Gdy między Polską a Ukrainą zaczęła obowiązywać umowa o ruchu bezwizowym (od 1996 roku) Pan Ryszard odwiedził dziadka i opowiedział o zmianach jakie zaszły w Polsce, o tym że wszyscy pamiętają o Wołyniu, o miejscach pamięci pomordowanych. Wtedy dziadek stwierdził: „teraz mogę umierać bo wiem, że Polska o mnie pamięta” . Wszechobecna tęsknota za Polską opierała się na jego silnej wierze w Boga i przywiązaniu do Kościoła.
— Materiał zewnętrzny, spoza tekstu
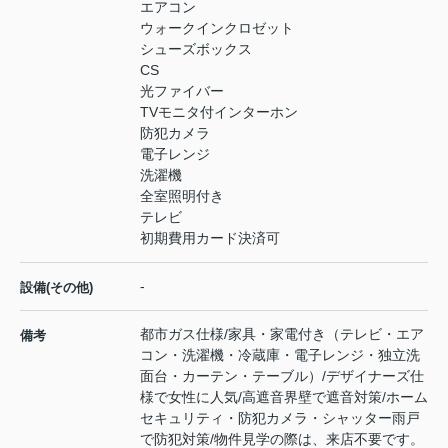
エアコン
ウォークインクロゼット
シューズボックス
CS
光ファイバー
TVモニタ付インターホン
防犯カメラ
電子レンジ
洗濯機
全室照明付き
テレビ
初期費用カード決済可
-
設備(その他)
都市ガス仕様/家具・家電付き（テレビ・エア
備考
コン・洗濯機・冷蔵庫・電子レンジ・独立洗
面台・カーテン・テーブル）/デザイナーズ仕
様で女性に人気/高遮音界壁で遮音対策/ホーム
セキュリティ・防犯カメラ・シャッター雨戸
で防犯対策/物件見学の際は、来店不要です。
Istotnym wydarzeniem we wzajemnych relacjach pomiędzy Polakami a Ukraińcami była pielgrzymka Jana Pawła II na Ukrainę w czerwcu 2001 r. Przyczyniła się ona w znacznym stopniu do wzrostu aktywności Kościołów rzymskokatolickiego i greckokatolickiego zarówno w Polsce jak i w Ukrainie na polu pojednania obu narodów.
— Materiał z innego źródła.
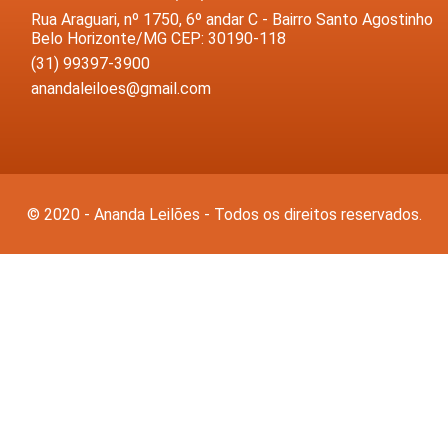
Rua Araguari, nº 1750, 6º andar C - Bairro Santo Agostinho
Belo Horizonte/MG CEP: 30190-118
(31) 99397-3900
anandaleiloes@gmail.com
© 2020 - Ananda Leilões - Todos os direitos reservados.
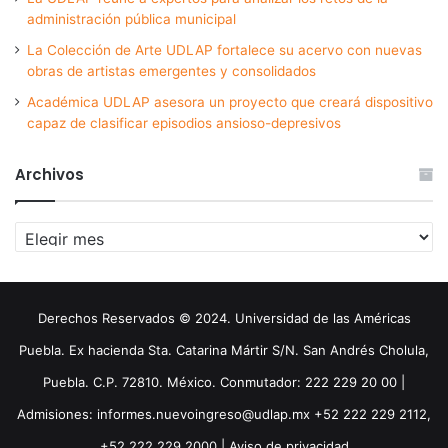
administración pública municipal
La Colección de Arte UDLAP fortalece su acervo con nuevas
obras de artistas emergentes y consolidados
Académica UDLAP asesora un proyecto que creará dispositivo
capaz de clasificar episodios ansioso-depresivos
Archivos
Archivos
Derechos Reservados © 2024. Universidad de las Américas
Puebla. Ex hacienda Sta. Catarina Mártir S/N. San Andrés Cholula,
Puebla. C.P. 72810. México. Conmutador: 222 229 20 00 |
Admisiones: informes.nuevoingreso@udlap.mx +52 222 229 2112,
+52 222 229 2000 |
Aviso de privacidad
Finałem przesiedleń w latach 1945-46 była ewakuacja ludności ukraińskiej z przygranicznych rejonów PRL do wsi i miast opuszczonych przez Polaków. Masowe przesiedlenia, deportacje, czystki etniczne spowodowały zmiany w stosunkach demograficznych ziem kresowych. Ofiary tamtych dni i czasów milczały długo, bo w czasach komunizmu samo wspomnienie o tym, że pozostawiono ziemie czy rodzinę na Wschodzie stanowiło zagrożenie. Na kresach tworzono akcję zacierania śladów polskości miast, wsi – niszczono pamiątki, tablice, ulice, cmentarze, dokumenty, akty własności. Na kresach iskra polskości, nie zgasła mimo rosyjskich represji, II wojny światowej czy komunizmu. Polacy zamieszkujący kresy to ludzie, którzy oparli się rusyfikacji, pozostali w miejscu, które nadal nazywają domem. Tworzą polskie związki, kluby, działają razem na rzecz podtrzymania kultury polskiej, która ponad pół tysiąclecia cywilizowała kresy.
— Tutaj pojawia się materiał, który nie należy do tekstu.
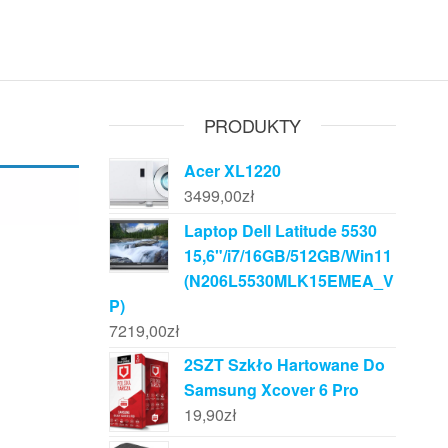
PRODUKTY
Acer XL1220
3499,00
zł
Laptop Dell Latitude 5530
15,6"/i7/16GB/512GB/Win11
(N206L5530MLK15EMEA_V
P)
7219,00
zł
2SZT Szkło Hartowane Do
Samsung Xcover 6 Pro
19,90
zł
Dzisiaj Polacy to zdecydowana mniejszość na kresach. Koło historii toczy się nadal, a ludzie którzy nadal żyją na kresach są żywym spadkiem po tysiącach Polaków, którzy przez wieki umierali za tę ziemię.
Obecnie na kresach: „udaje się umocnić pozycje Polaków. Obchodzone jest m. in. Święto Kultury Polskiej, W Tarnopolu jest np. 8 szkół, gdzie język polski wykładany jest jako przedmiot nauczania. Do szkół sobotnio-niedzielnych chodzą nie tylko dzieci rodzin polskich. Polszczyzna staje się atrakcyjna”[3].
Mimo tego, wyjazdy na Ukrainę są mało popularne wśród Polaków, jedynie Ci, którzy mają jakieś powiązania rodzinne decydują się na wyjazdy. Albo Ci, którzy poszukują swoich korzeni. A przecież Kresy to też nasza ojczyzna.